_Exercise requirements:_
1: In the plot summary, what does Q do after the acquaintance in the crowd speaks to him?
2: Reproduce the plot summary's text starting with "Q is subsequently" and going on through "to his death.".

_Excerpted passage:_
+ + +

Q is subsequently chased into a building where a party is being held. While in an elevator, Bishop begins firing into a group of partygoers in an attempt to hit Q. The partygoers push Bishop out of the elevator, but Q escapes while still harmed from earlier in the chase. Q manages to disarm Bishop while he is distracted, and one of the partygoers grabs the gun that Bishop used to shoot Q. He pursues Bishop to a roof of a high-rise building. As the two get into a physical altercation, Bishop eventually falls off the ledge, but is caught by Q. Bishop begs Q not to let go, but Q eventually loses his grip instead, and Bishop falls to his death.

As Q is leaving the rooftop, a crowd from the party gathers to see what happened. An acquaintance in the crowd turns to Q and says, "Yo, you got the juice now, man." Q turns to look at him, shakes his head in disgust and trudges away.

+ + +

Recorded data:

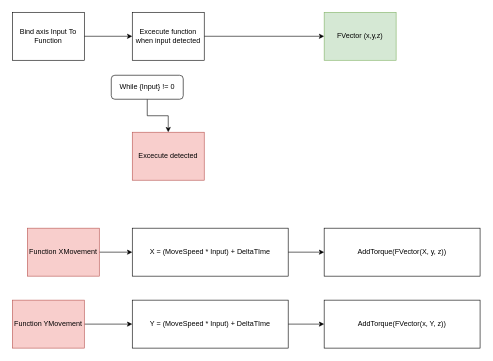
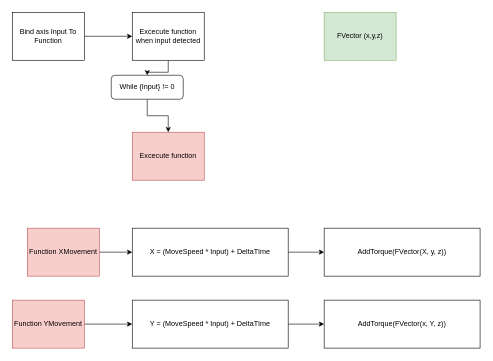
  <mxCell id="0" />
  <mxCell id="1" parent="0" />
  <mxCell id="2" style="edgeStyle=orthogonalEdgeStyle;rounded=0;orthogonalLoop=1;jettySize=auto;html=1;entryX=0;entryY=0.5;entryDx=0;entryDy=0;" parent="1" source="3" target="5" edge="1"><mxGeometry relative="1" as="geometry" /></mxCell>
  <mxCell id="3" value="Bind axis Input To Function" style="rounded=0;whiteSpace=wrap;html=1;" parent="1" vertex="1"><mxGeometry x="20" y="20" width="120" height="80" as="geometry" /></mxCell>
- <mxCell id="4" style="edgeStyle=orthogonalEdgeStyle;rounded=0;orthogonalLoop=1;jettySize=auto;html=1;" parent="1" source="5" target="13" edge="1"><mxGeometry relative="1" as="geometry" /></mxCell>
+ <mxCell id="4" style="edgeStyle=orthogonalEdgeStyle;rounded=0;orthogonalLoop=1;jettySize=auto;html=1;" parent="1" source="5" target="7" edge="1"><mxGeometry relative="1" as="geometry" /></mxCell>
  <mxCell id="5" value="Excecute function when input detected" style="rounded=0;whiteSpace=wrap;html=1;" parent="1" vertex="1"><mxGeometry x="220" y="20" width="120" height="80" as="geometry" /></mxCell>
  <mxCell id="6" style="edgeStyle=orthogonalEdgeStyle;rounded=0;orthogonalLoop=1;jettySize=auto;html=1;" parent="1" source="7" target="8" edge="1"><mxGeometry relative="1" as="geometry" /></mxCell>
  <mxCell id="7" value="While {Input} != 0" style="rounded=1;whiteSpace=wrap;html=1;" parent="1" vertex="1"><mxGeometry x="185" y="125" width="120" height="40" as="geometry" /></mxCell>
- <mxCell id="8" value="Excecute detected" style="rounded=0;whiteSpace=wrap;html=1;fillColor=#f8cecc;strokeColor=#b85450;" parent="1" vertex="1"><mxGeometry x="220" y="220" width="120" height="80" as="geometry" /></mxCell>
+ <mxCell id="8" value="Excecute function" style="rounded=0;whiteSpace=wrap;html=1;fillColor=#f8cecc;strokeColor=#b85450;" parent="1" vertex="1"><mxGeometry x="220" y="220" width="120" height="80" as="geometry" /></mxCell>
  <mxCell id="9" style="edgeStyle=orthogonalEdgeStyle;rounded=0;orthogonalLoop=1;jettySize=auto;html=1;" parent="1" source="10" target="12" edge="1"><mxGeometry relative="1" as="geometry" /></mxCell>
  <mxCell id="10" value="Function XMovement" style="rounded=0;whiteSpace=wrap;html=1;fillColor=#f8cecc;strokeColor=#b85450;" parent="1" vertex="1"><mxGeometry x="45" y="380" width="120" height="80" as="geometry" /></mxCell>
  <mxCell id="11" style="edgeStyle=orthogonalEdgeStyle;rounded=0;orthogonalLoop=1;jettySize=auto;html=1;" parent="1" source="12" target="14" edge="1"><mxGeometry relative="1" as="geometry" /></mxCell>
  <mxCell id="12" value="X = (MoveSpeed * Input) + DeltaTIme" style="rounded=0;whiteSpace=wrap;html=1;" parent="1" vertex="1"><mxGeometry x="220" y="380" width="260" height="80" as="geometry" /></mxCell>
  <mxCell id="13" value="FVector (x,y,z)" style="rounded=0;whiteSpace=wrap;html=1;fillColor=#d5e8d4;strokeColor=#82b366;" parent="1" vertex="1"><mxGeometry x="540" y="20" width="120" height="80" as="geometry" /></mxCell>
  <mxCell id="14" value="AddTorque(FVector(X, y, z))" style="rounded=0;whiteSpace=wrap;html=1;" parent="1" vertex="1"><mxGeometry x="540" y="380" width="260" height="80" as="geometry" /></mxCell>
  <mxCell id="15" style="edgeStyle=orthogonalEdgeStyle;rounded=0;orthogonalLoop=1;jettySize=auto;html=1;" parent="1" source="16" target="18" edge="1"><mxGeometry relative="1" as="geometry" /></mxCell>
  <mxCell id="16" value="Function YMovement" style="rounded=0;whiteSpace=wrap;html=1;fillColor=#f8cecc;strokeColor=#b85450;" parent="1" vertex="1"><mxGeometry x="20" y="500" width="120" height="80" as="geometry" /></mxCell>
  <mxCell id="17" style="edgeStyle=orthogonalEdgeStyle;rounded=0;orthogonalLoop=1;jettySize=auto;html=1;" parent="1" source="18" target="19" edge="1"><mxGeometry relative="1" as="geometry" /></mxCell>
  <mxCell id="18" value="Y = (MoveSpeed * Input) + DeltaTIme" style="rounded=0;whiteSpace=wrap;html=1;" parent="1" vertex="1"><mxGeometry x="220" y="500" width="260" height="80" as="geometry" /></mxCell>
  <mxCell id="19" value="AddTorque(FVector(x, Y, z))" style="rounded=0;whiteSpace=wrap;html=1;" parent="1" vertex="1"><mxGeometry x="540" y="500" width="260" height="80" as="geometry" /></mxCell>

+ + +

_Final answers:_
1: He turns to look at him, shakes his head in disgust and trudges away.

2:
Q is subsequently chased into a building where a party is being held. While in an elevator, Bishop begins firing into a group of partygoers in an attempt to hit Q. The partygoers push Bishop out of the elevator, but Q escapes while still harmed from earlier in the chase. Q manages to disarm Bishop while he is distracted, and one of the partygoers grabs the gun that Bishop used to shoot Q. He pursues Bishop to a roof of a high-rise building. As the two get into a physical altercation, Bishop eventually falls off the ledge, but is caught by Q. Bishop begs Q not to let go, but Q eventually loses his grip instead, and Bishop falls to his death.